**Exercise description:** For each statement, say yes or no according to the text on how addiction affects diet and nutrition, and quote exactly the words of the text that decide it: 1. Long-term alcohol abuse can damage the stomach lining. 2. Sedatives tend to increase appetite. 3. Alcohol-induced dementia comes from a lack of vitamin C.
***** Text block *****
How Addiction Affects Diet And Nutrition

They can present themselves in numerous forms. You may exhibit physical symptoms such as a drop in body temperature, degenerating muscles or a fluctuating heart rate. It can lead to vitamin deficiencies, electrolyte imbalances and a weakened immune system. There can also be physiological side effects including anxiety, depression or memory problems.

There are many general after-effects of addiction and unhealthy eating habits. However, some symptoms are associated with a substance, depending on what you are addicted to.

If you have a problem with alcohol addiction, and not sticking to a balanced diet, it can cause serious health issues. Abusing alcohol over time can lead to digestive enzyme deficiency and damaged stomach lining, having an adverse effect on the body’s capacity to break down and absorb nutrients from food.

How addiction and a poor diet affects the body and the brain

Drinking too much could affect the pancreas. The organ cannot properly digest liquids, carbohydrates, proteins, and the hormones you require to balance blood sugar levels, which may lead to pancreatitis.

Many do not realise overindulging on alcohol, combined with an unhealthy diet, can cause what is known as alcohol-induced dementia.  A condition of the brain from not receiving the required daily levels of the vitamin thiamine.

Those living with alcoholism may often suffer from a thiamine deficiency.  If you consume a great deal of alcohol, it can be hard for your body to absorb the vitamin, possibly bringing on Wernicke-Korsakoff syndrome. You could display emotional and psychological side effects, from mental illness and psychosis to long term amnesia. These are a few of the consequences you face if you drink to excess while not eating healthily.

Opioid/opiate abuse

It is not just people who abuse alcohol who suffer from having poor nutrition and not sticking to a healthy diet. If you have an addiction to opiates and experiencing a lack of nutrients, you may show signs of gastrointestinal distress. An ailment which can make you feel discomfort when you eat. Sedatives can also rob you of your appetite, where you do not even desire food and can find it nauseating. Many are unaware one of the most widespread symptoms of nutrient deficiency and continual substance abuse is CC or chronic constipation. A far-reaching consequence of abusing opioids, leaving the stomach in a partial state of paralysis.
***** Material provided *****
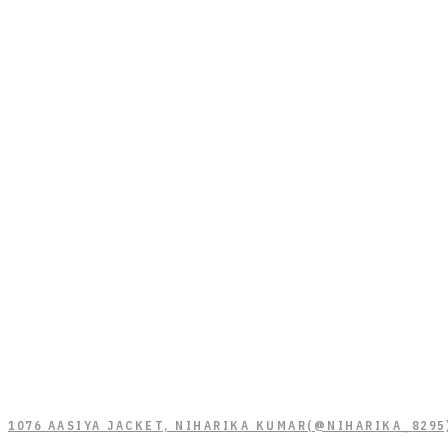
1076 AASIYA JACKET, NIHARIKA KUMAR(@NIHARIKA_8295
*****
**Solution to the problem:**
1. Yes: "Abusing alcohol over time can lead to digestive enzyme deficiency and damaged stomach lining"
2. No: "Sedatives can also rob you of your appetite"
3. No: "A condition of the brain from not receiving the required daily levels of the vitamin thiamine."